On Wed, 4 Dec 2019 at 16:38, John R. Levine <johnl@iecc.com> wrote:
Though I agree that Gmail spam filtering is top grade, or close to be so, it still sends to spam a statistically significant number of emails from IETF and ICANN mailing lists I'm subscribed to. It depends as well on which account I should receive those emails.
Yes, that's mostly the DMARC problem. We're painfully familiar with it.
In this case, the mail origin is DMARC signed, and Gmail accepts all other messages. It simply *appears* to be that they've decided the URLs in mailman's admin/moderator messages are suspicious enough to warrant outright rejection of the message, and not just labelling it as spam or suspicious in the recipient's mailbox. Someone up-thread noted that my personal domain is hosted on google groups. I've noticed in the past that the behaviour of gmail.com can be very different from the behaviour of a paid mail domain like mine... I've seen the same sorts of messages accepted by one and refused by the other on more than one occasion, and it's not always the same one being more strict or restrictive.
While I understand and totally accept that there might be issues with the respective senders' configuration; with mailing lists at least, spam filtering is more of a duty of the mailing list admins. ...
One day I asked a guy at Google why they don't just whitelist incoming mailing list mail, since they clearly have a good idea where the list hosts are. He said that legit lists send spam (actual ugly spam, not filter errors) all the time, either because a subscriber's account is compromised or the list itself is compromised. Accurate filtering is remarkably complicated.

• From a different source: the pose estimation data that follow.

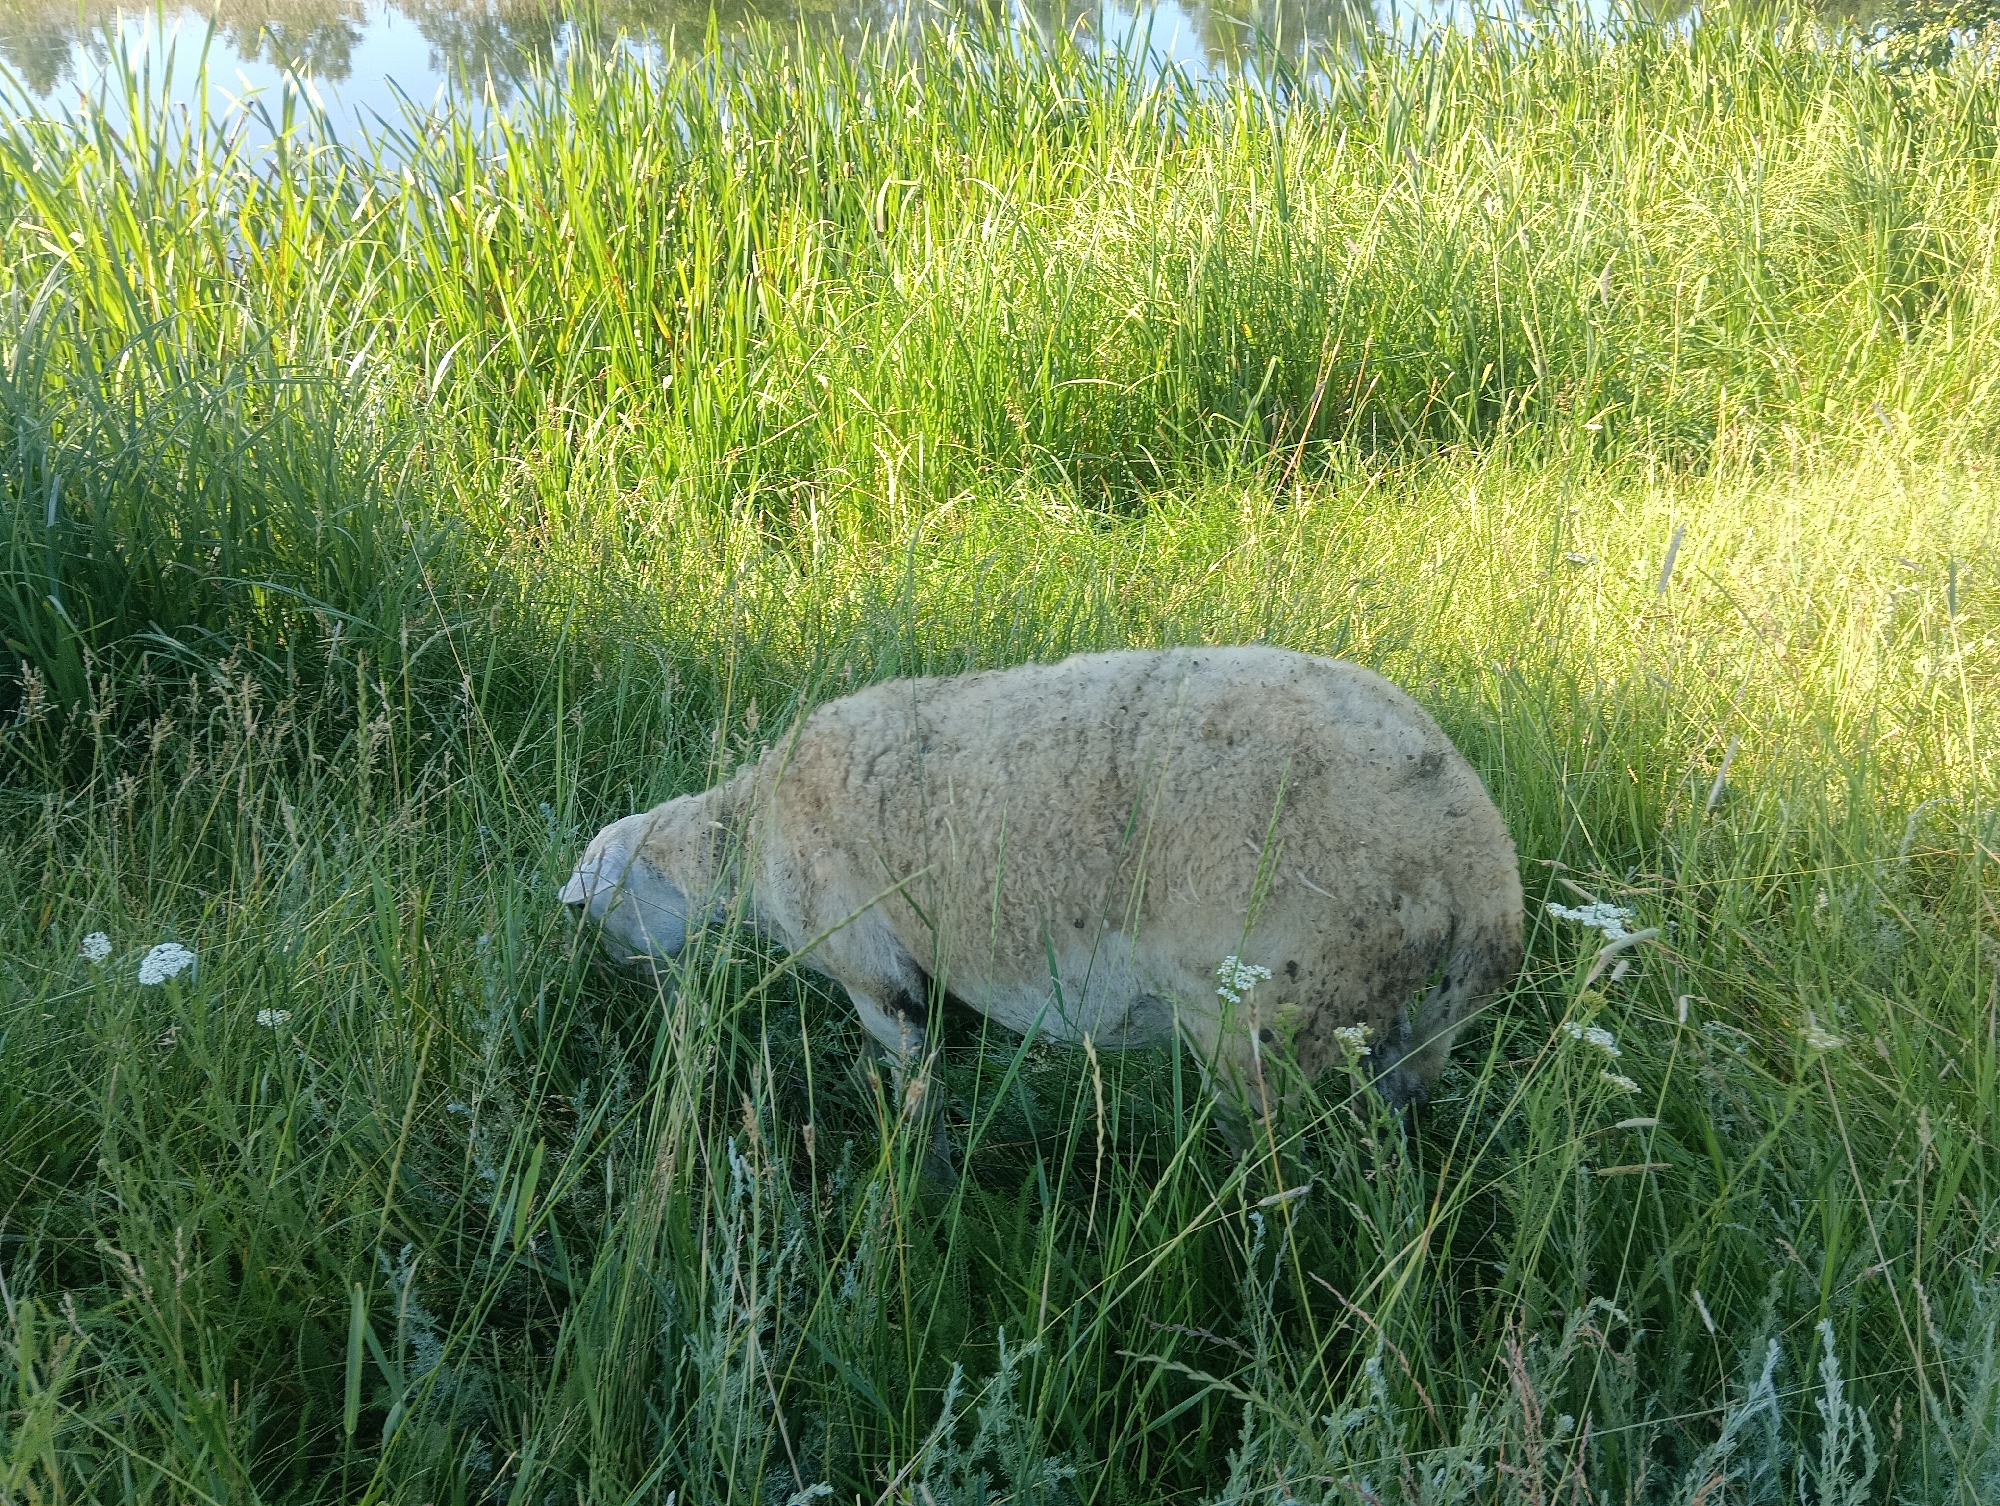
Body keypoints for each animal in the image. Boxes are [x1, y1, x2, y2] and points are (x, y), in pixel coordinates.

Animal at [561, 646, 1523, 1175]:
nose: (622, 980)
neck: (749, 838)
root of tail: (1485, 879)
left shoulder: (872, 972)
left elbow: (914, 1083)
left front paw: (925, 1183)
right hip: (1397, 1023)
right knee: (1400, 1125)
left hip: (1271, 1011)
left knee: (1273, 1164)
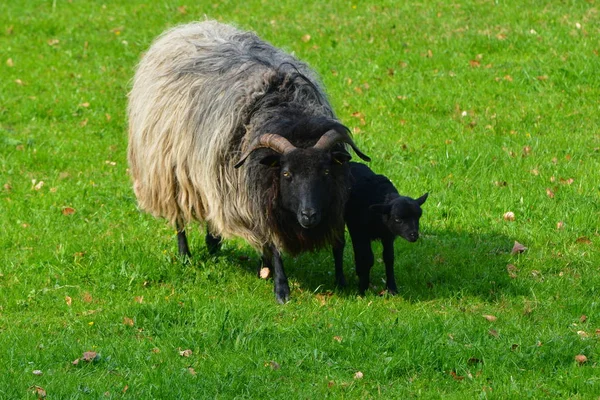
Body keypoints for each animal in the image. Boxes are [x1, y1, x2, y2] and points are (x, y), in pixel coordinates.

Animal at [127, 21, 370, 304]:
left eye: (326, 172)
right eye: (286, 174)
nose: (308, 215)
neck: (290, 117)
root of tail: (188, 28)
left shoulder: (332, 204)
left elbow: (338, 244)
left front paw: (341, 282)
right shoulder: (257, 199)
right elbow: (274, 245)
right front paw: (281, 290)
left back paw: (215, 245)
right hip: (168, 173)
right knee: (178, 217)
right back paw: (185, 255)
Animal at [332, 161, 426, 296]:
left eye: (418, 217)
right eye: (398, 219)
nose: (414, 235)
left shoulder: (388, 236)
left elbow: (389, 258)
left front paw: (392, 289)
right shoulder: (359, 233)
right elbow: (366, 259)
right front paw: (362, 290)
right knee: (339, 246)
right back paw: (341, 281)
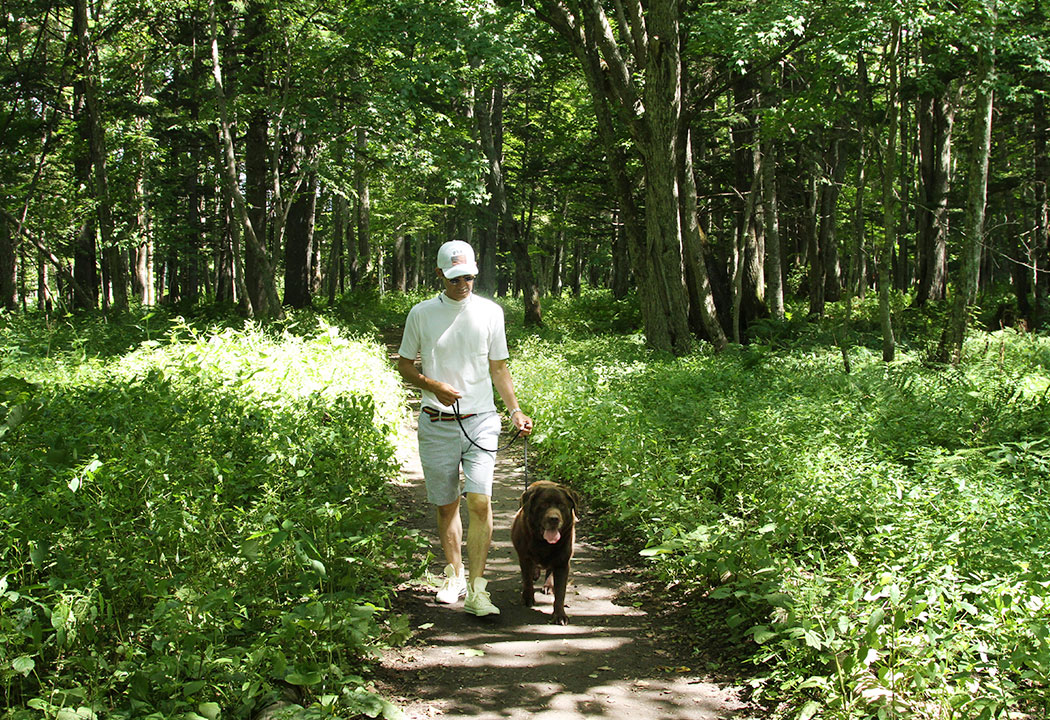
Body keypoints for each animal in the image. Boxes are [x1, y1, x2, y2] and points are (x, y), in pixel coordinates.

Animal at [510, 484, 579, 625]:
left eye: (561, 505)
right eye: (544, 505)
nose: (554, 519)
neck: (544, 543)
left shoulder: (562, 563)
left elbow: (560, 592)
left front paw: (560, 615)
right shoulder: (524, 557)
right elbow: (527, 579)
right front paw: (528, 598)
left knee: (549, 570)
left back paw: (548, 585)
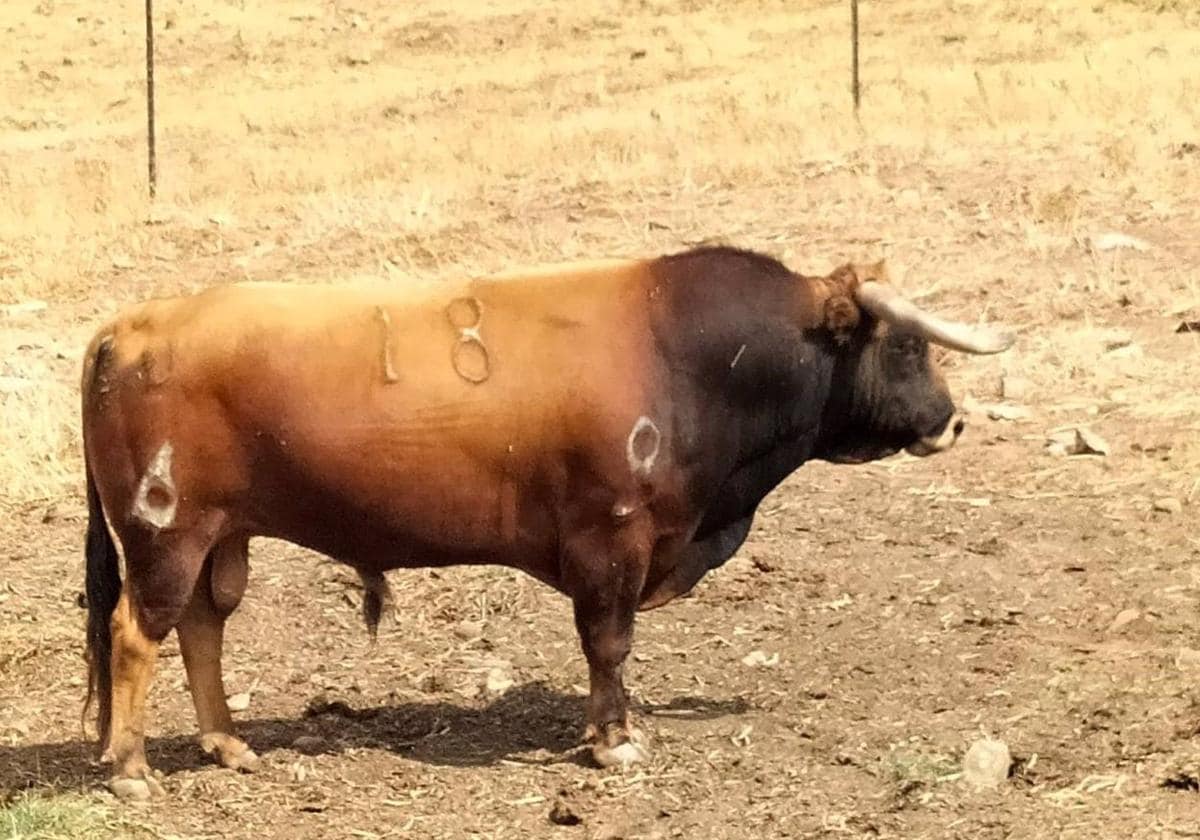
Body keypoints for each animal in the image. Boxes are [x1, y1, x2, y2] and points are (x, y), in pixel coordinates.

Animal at [77, 246, 1012, 796]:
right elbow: (609, 643)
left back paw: (225, 743)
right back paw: (130, 769)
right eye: (905, 347)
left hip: (218, 537)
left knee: (202, 627)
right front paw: (613, 740)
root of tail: (129, 325)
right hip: (166, 533)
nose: (953, 422)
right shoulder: (612, 540)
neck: (692, 356)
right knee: (135, 633)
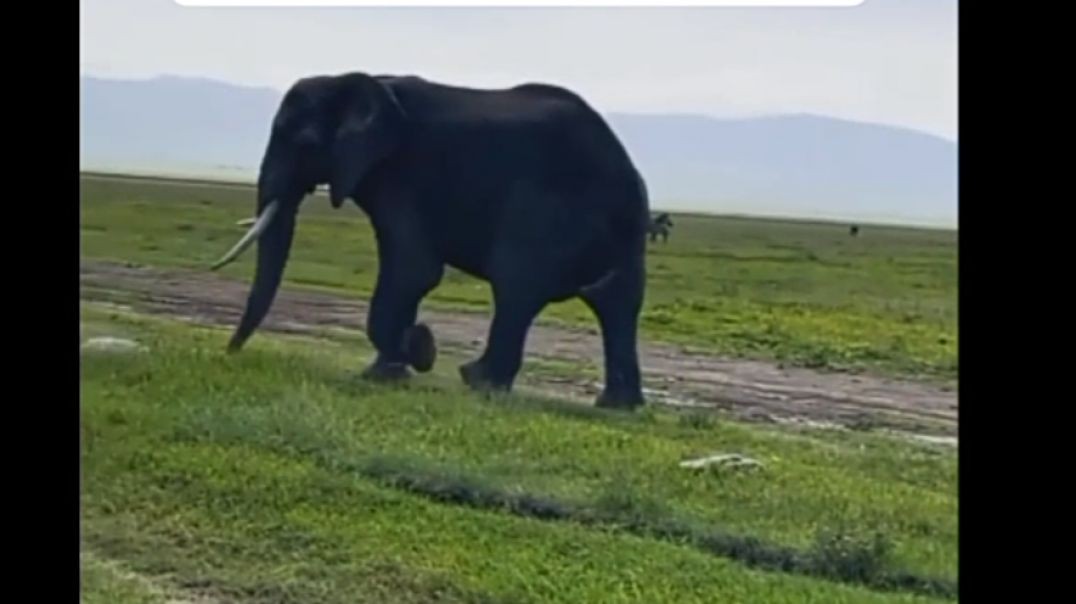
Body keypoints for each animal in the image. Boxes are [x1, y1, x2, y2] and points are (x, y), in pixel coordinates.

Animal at [208, 70, 645, 409]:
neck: (354, 81)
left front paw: (412, 354)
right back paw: (617, 405)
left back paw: (478, 380)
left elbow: (413, 268)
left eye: (305, 143)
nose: (229, 353)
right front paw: (398, 363)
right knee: (616, 300)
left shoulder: (401, 173)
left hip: (547, 209)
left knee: (518, 285)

Agreed that spam filtering today is a hard problem, and given Google's scale their problem with it is bigger than most others'. My assertion is that given how ubiquitous mailman's administrative messages are (as opposed to random list traffic), and given that those messages haven't changed in structure in aeons, it should be trivial for a company with Google's resources to not get false positives on those messages. Their heuristics and learning algorithms should be primed with a ton of samples of such messages to inform their decision making, if not to outright whitelist them.